The new statistical measure, called "Informational Imbalance," drastically reduces the number of false positives, namely causal relationships between variables that actually do not exist. 

The method was tested on data obtained through electroencephalography (EEG), a technique that measures the electrical activity of different brain areas. The EEG was recorded while a group of healthy volunteers was asked to judge the duration of visual stimuli. This test showed that the informational imbalance, by avoiding false positives, can correctly identify when and in which direction the information flow about the duration of the stimuli travels from the occipital/visual part of the brain to more frontal areas where the duration information can be used for decision making. "The same method, applied in ad-hoc experiments, could be used in neuroscience to improve our understanding of the flow of information between different brain regions," explains Domenica Bueti,professor of Cognitive Neuroscience at SISSA. 
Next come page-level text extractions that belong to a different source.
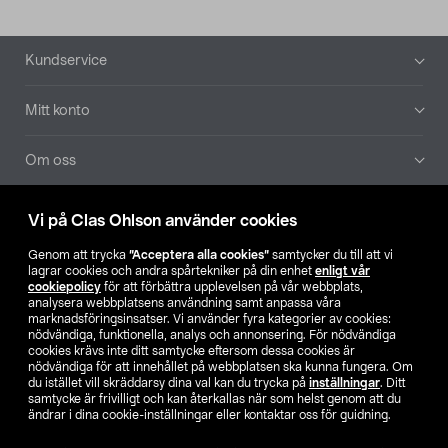
Sidfot
Kundservice
Mitt konto
Om oss
Aktuellt
Vi på Clas Ohlson använder cookies
Genom att trycka
”Acceptera alla cookies”
samtycker du till att vi
Våra bolag
lagrar cookies och andra spårtekniker på din enhet
enligt vår
cookiepolicy
för att förbättra upplevelsen på vår webbplats,
analysera webbplatsens användning samt anpassa våra
Hitta butik
marknadsföringsinsatser. Vi använder fyra kategorier av cookies:
nödvändiga, funktionella, analys och annonsering. För nödvändiga
cookies krävs inte ditt samtycke eftersom dessa cookies är
SE
NO
FI
nödvändiga för att innehållet på webbplatsen ska kunna fungera. Om
du istället vill skräddarsy dina val kan du trycka på
inställningar
. Ditt
samtycke är frivilligt och kan återkallas när som helst genom att du
ändrar i dina cookie-inställningar eller kontaktar oss för guidning.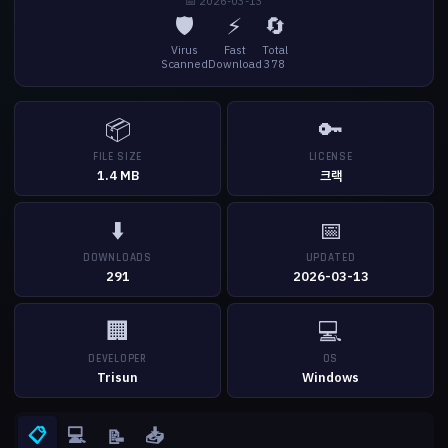
📅 2026-03-13
🛡️
⚡
🔄
Virus
Fast
Total
Scanned
Download
378
📦
🔑
FILE SIZE
LICENSE
1.4 MB
크랙
⬇️
📅
DOWNLOADS
UPDATED
291
2026-03-13
🏢
💻
DEVELOPER
OS
Trisun
Windows
📋
💻
📥
📝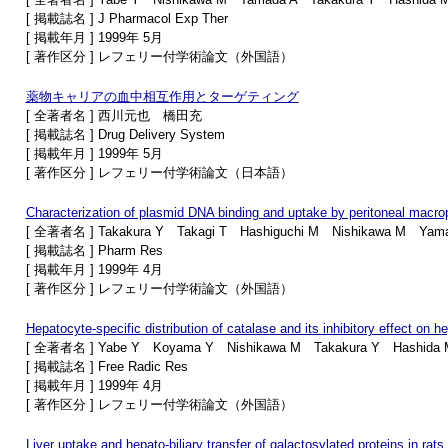
[ 掲載誌名 ] J Pharmacol Exp Ther
[ 掲載年月 ] 1999年 5月
[ 著作区分 ] レフェリー付学術論文（外国語）
薬物キャリアの血中相互作用とターゲティング
[ 全著者名 ] 西川元也 橋田充
[ 掲載誌名 ] Drug Delivery System
[ 掲載年月 ] 1999年 5月
[ 著作区分 ] レフェリー付学術論文（日本語）
Characterization of plasmid DNA binding and uptake by peritoneal macr
[ 全著者名 ] Takakura Y Takagi T Hashiguchi M Nishikawa M Yama
[ 掲載誌名 ] Pharm Res
[ 掲載年月 ] 1999年 4月
[ 著作区分 ] レフェリー付学術論文（外国語）
Hepatocyte-specific distribution of catalase and its inhibitory effect on h
[ 全著者名 ] Yabe Y Koyama Y Nishikawa M Takakura Y Hashida 
[ 掲載誌名 ] Free Radic Res
[ 掲載年月 ] 1999年 4月
[ 著作区分 ] レフェリー付学術論文（外国語）
Liver uptake and hepato-biliary transfer of galactosylated proteins in rats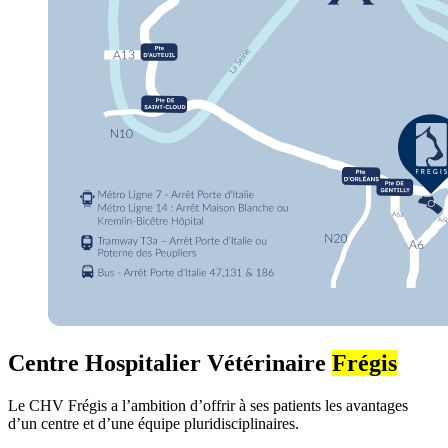
Centre Hospitalier Vétérinaire
Frégis
Le CHV Frégis a l’ambition d’offrir à ses patients les avantages
d’un centre et d’une équipe pluridisciplinaires.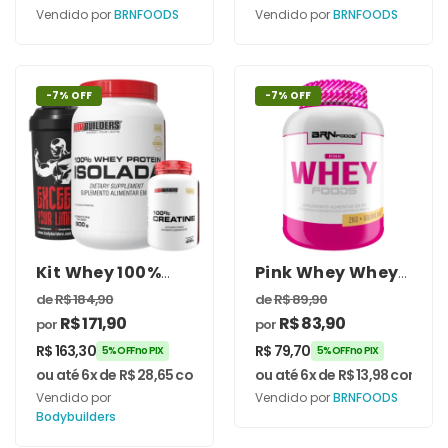
Vendido por
BRNFOODS
Vendido por
BRNFOODS
-7% OFF
-7% OFF
Kit Whey 100%
Pink Whey Whey
Isolada 900g +
Protein Feminino
de
R$
184,90
de
R$
89,90
Creatina 100%
2kg – BRNFOODS
R$
171,90
R$
83,90
por
por
Pura 300g +
Coqueteleira
R$
163,30
R$
79,70
5% OFF no PIX
5% OFF no PIX
600ml –
ou até 6x de
R$
28,65
com juros
ou até 6x de
R$
13,98
com jur
Bodybuilders
Vendido por
Vendido por
BRNFOODS
Bodybuilders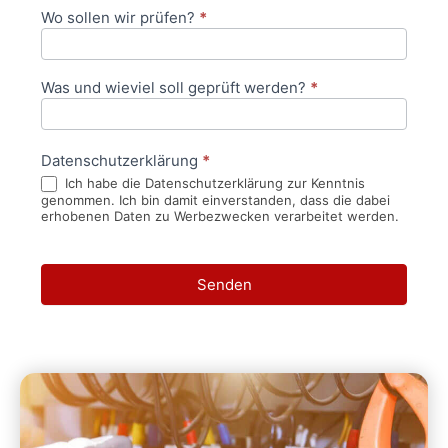
Wo sollen wir prüfen?
*
Was und wieviel soll geprüft werden?
*
Datenschutzerklärung
*
Ich habe die Datenschutzerklärung zur Kenntnis
genommen. Ich bin damit einverstanden, dass die dabei
erhobenen Daten zu Werbezwecken verarbeitet werden.
Senden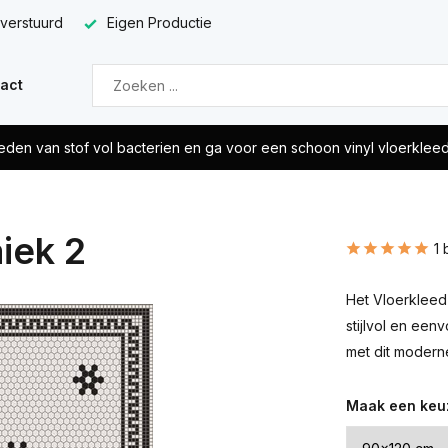
 verstuurd
Eigen Productie
act
eden van stof vol bacterien en ga voor een schoon vinyl vloerklee
iek 2
1 
Het Vloerkleed 
stijlvol en een
met dit moderne
Maak een keu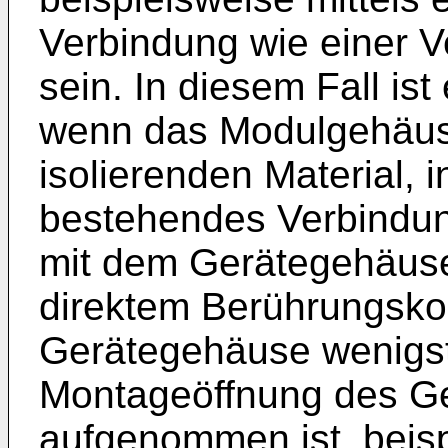
Verbindung wie einer 
sein. In diesem Fall ist
wenn das Modulgehäuse
isolierenden Material, 
bestehendes Verbindun
mit dem Gerätegehäuse
direktem Berührungsko
Gerätegehäuse wenigste
Montageöffnung des G
aufgenommen ist, beisp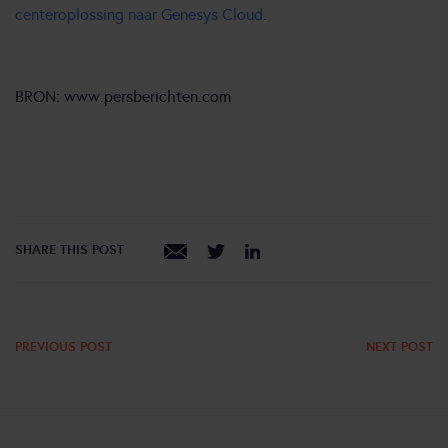
centeroplossing naar Genesys Cloud
.
BRON: www.persberichten.com
SHARE THIS POST
PREVIOUS POST
NEXT POST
"Many methods for finding cause-and-effect relationships require making assumptions about the equations that describe the system," explains Alessandro Laio, professor of Statistical and Biological Physics at SISSA and co-author of the article. "These assumptions may be unjustified. Our method, however, does not require such assumptions: it does not assume any specific form of system evolution over time but distinguishes only between correlations and cause."

The approach can be applied to all complex systems with variables that evolve over time. "We are already trying to use this method to study causality in gene expression networks in cells and in meteorological and climatic data. The potential fields of application are vast," concludes Laio.